▶ WORK REQUIRED:
Could you tally the lines in the listing below that include the word "pinky"? Respond with the total alone.

▶ ENTRIES PROVIDED:
======

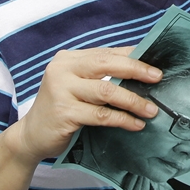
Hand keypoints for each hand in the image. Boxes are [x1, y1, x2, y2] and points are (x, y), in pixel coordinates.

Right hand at [6, 47, 162, 164]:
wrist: (31, 135)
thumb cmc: (63, 108)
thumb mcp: (78, 86)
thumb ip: (101, 76)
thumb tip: (142, 71)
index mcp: (69, 59)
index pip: (107, 53)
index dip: (133, 57)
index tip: (156, 64)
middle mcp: (62, 70)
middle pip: (107, 65)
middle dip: (136, 70)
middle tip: (157, 78)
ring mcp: (61, 91)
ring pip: (107, 91)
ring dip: (133, 100)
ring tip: (152, 109)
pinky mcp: (64, 113)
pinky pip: (101, 115)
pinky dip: (123, 119)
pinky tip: (136, 124)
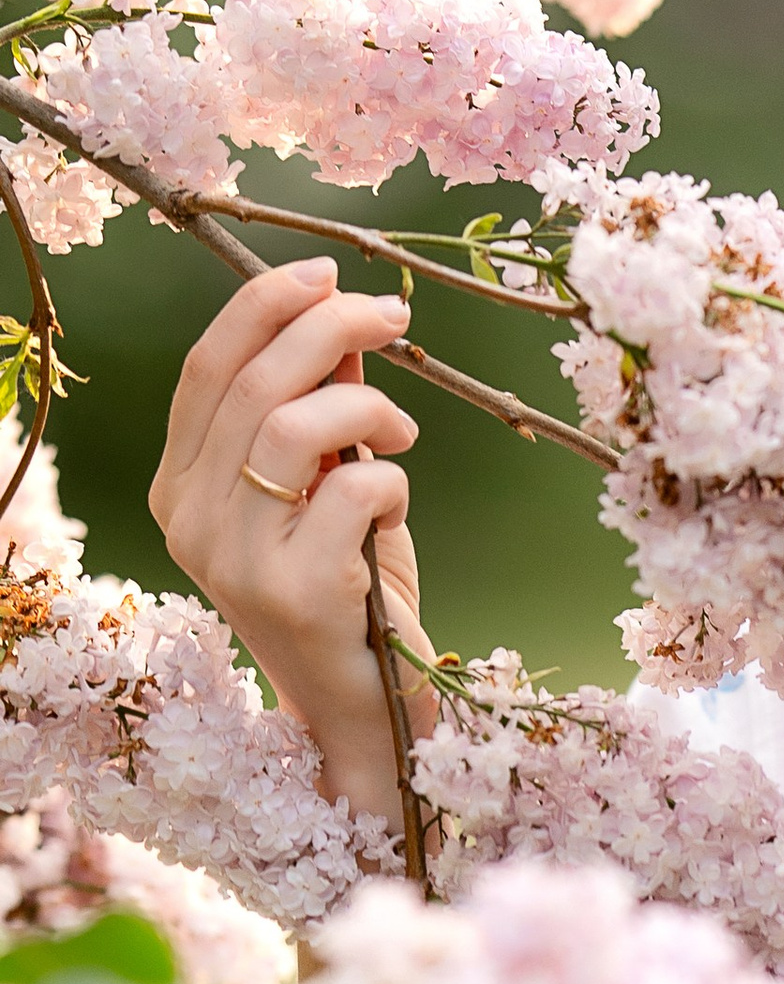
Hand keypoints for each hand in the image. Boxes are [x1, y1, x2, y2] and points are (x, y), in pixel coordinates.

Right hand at [150, 257, 429, 817]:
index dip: (261, 306)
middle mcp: (189, 523)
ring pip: (292, 427)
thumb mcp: (329, 487)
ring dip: (367, 406)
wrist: (368, 713)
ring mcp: (234, 562)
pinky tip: (393, 514)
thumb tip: (344, 319)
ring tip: (402, 432)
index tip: (325, 270)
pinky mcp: (295, 594)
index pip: (204, 371)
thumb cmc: (350, 591)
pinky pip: (352, 489)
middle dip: (329, 326)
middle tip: (393, 316)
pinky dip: (392, 481)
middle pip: (251, 385)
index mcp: (180, 489)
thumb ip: (324, 410)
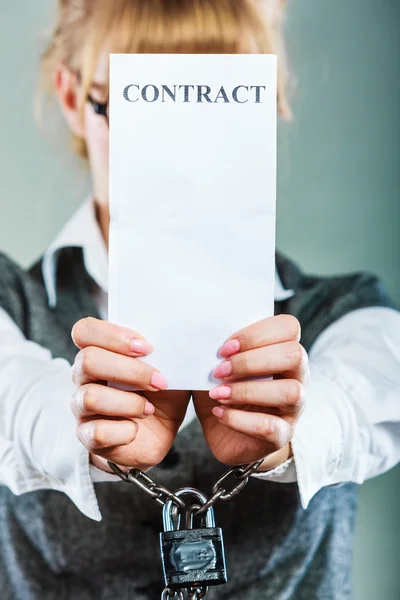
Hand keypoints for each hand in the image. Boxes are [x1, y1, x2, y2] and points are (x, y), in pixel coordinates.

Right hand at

======

▶ THE ANSWER:
8